In spite of her resolve not to cry, the tears came again, but this time they weren’t of pain, but of joy. She dried them away as fast as she could with his already damp handkerchief. “I-I don’t know what to say, Ancil. I never dreamed anyone would want me in their life after what I’ve done.”

He smiled. “I’m not asking for an answer right now. I want you to think about it. I want you to be sure. But if you think you could build a life with a doctor I will be ready to hear your answer.”

“Not just any doctor, but you, Ancil Gordon. That is who I’d be agreeing to build a life with.” She hugged him and kissed him on the cheek. Perhaps she did have something to show for her life after all.

Chapter Nineteen

A noise as loud as the cracking of a whip woke Jared. The hot sun streamed through the carriage window, and he moved a hand to shield his face from the sun until his eyes fully adjusted to the light. Beside him, Rebecca stirred.

“Are we in Grenada yet?” she murmured, sitting up.

“I don’t think so. Stay here.” He moved to the door, opened it, and climbed out of the hired carriage, which was parked, by the side of the road. The driver was nowhere in sight. The horses were still hitched, but the reins were tethered around a nearby tree. He walked around the carriage and noticed the right front wheel was cracked.

“Damnation.” He stepped back to the open door. “Don’t be alarmed, but it looks like we’ve been deserted. I’m hoping the driver has only gone for help.
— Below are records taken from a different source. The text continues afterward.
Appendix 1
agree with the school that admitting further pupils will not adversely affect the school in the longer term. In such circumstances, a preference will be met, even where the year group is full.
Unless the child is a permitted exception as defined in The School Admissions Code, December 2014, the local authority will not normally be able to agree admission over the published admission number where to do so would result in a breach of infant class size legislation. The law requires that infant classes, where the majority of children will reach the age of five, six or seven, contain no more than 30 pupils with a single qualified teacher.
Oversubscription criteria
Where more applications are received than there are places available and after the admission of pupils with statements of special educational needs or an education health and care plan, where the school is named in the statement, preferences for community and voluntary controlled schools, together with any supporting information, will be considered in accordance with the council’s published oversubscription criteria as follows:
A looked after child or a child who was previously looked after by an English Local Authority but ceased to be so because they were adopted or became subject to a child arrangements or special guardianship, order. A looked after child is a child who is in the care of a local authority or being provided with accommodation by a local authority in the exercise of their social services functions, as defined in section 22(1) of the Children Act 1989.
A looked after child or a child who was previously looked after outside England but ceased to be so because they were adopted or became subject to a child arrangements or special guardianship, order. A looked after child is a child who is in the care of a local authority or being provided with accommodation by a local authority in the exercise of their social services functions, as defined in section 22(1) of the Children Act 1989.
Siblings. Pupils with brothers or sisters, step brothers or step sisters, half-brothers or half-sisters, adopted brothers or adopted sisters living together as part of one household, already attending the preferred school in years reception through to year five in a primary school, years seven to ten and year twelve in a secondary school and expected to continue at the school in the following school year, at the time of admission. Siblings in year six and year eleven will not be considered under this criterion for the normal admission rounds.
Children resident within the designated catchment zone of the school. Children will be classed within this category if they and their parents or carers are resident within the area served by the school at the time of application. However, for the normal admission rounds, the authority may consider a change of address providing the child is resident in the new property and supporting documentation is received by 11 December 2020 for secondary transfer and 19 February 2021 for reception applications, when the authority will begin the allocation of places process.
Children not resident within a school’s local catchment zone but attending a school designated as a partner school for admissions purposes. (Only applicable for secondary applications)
There’s a broken wheel.”

“What are we going to do?” Rebecca moved to the door to climb down, and he helped her out of the carriage.

“We wait a little while to see if the driver returns, if not, we take our bags and ride the horses to the nearest town. You can ride can’t you?”

“Yes.” She smiled.

“I’m surprised we slept through the incident, but the ride was bumpy. A jolt of the carriage when the wheel broke wouldn’t have seemed unusual as we slept.”

Rebecca nodded. “Surely he’ll be back. He was so nice and helpful last night when we left Memphis.”

Almost a little too helpful
, Jared recalled. Maybe he shouldn’t have accepted the hotel clerk’s offer of a hired carriage to take them to Grenada. With the broken wheel, they wouldn’t be arriving at Oak Hill before Delaney.

“Let’s stand in the shade,” he suggested. “The humidity is already high, and we don’t have any water or food. I don’t want you getting ill. This isn’t the way I’d have imagined us starting our marriage.”

“Nor I.” Her cheeks pinked and he felt a jolt when she took his hand. The look she gave him made his trousers tighten. He pulled her into his arms and kissed her, making love to her with his mouth and tongue.

She sighed when he reluctantly pulled away. “Forgive me for not doing this earlier, Mrs. Hollingsworth. I mean to kiss you first thing every morning for the rest of our lives.”

The flush of her cheeks deepened and she leaned into him. “I’ll have to remember that, Mr. Hollingsworth.”

Smiling, they walked to the tree line and the shade. Jared stopped abruptly when he spotted their driver lying in the tall grass about ten feet away from the trees. He couldn’t tell if the man was knocked unconscious, or if he was dead. A new carriage wheel lay near him.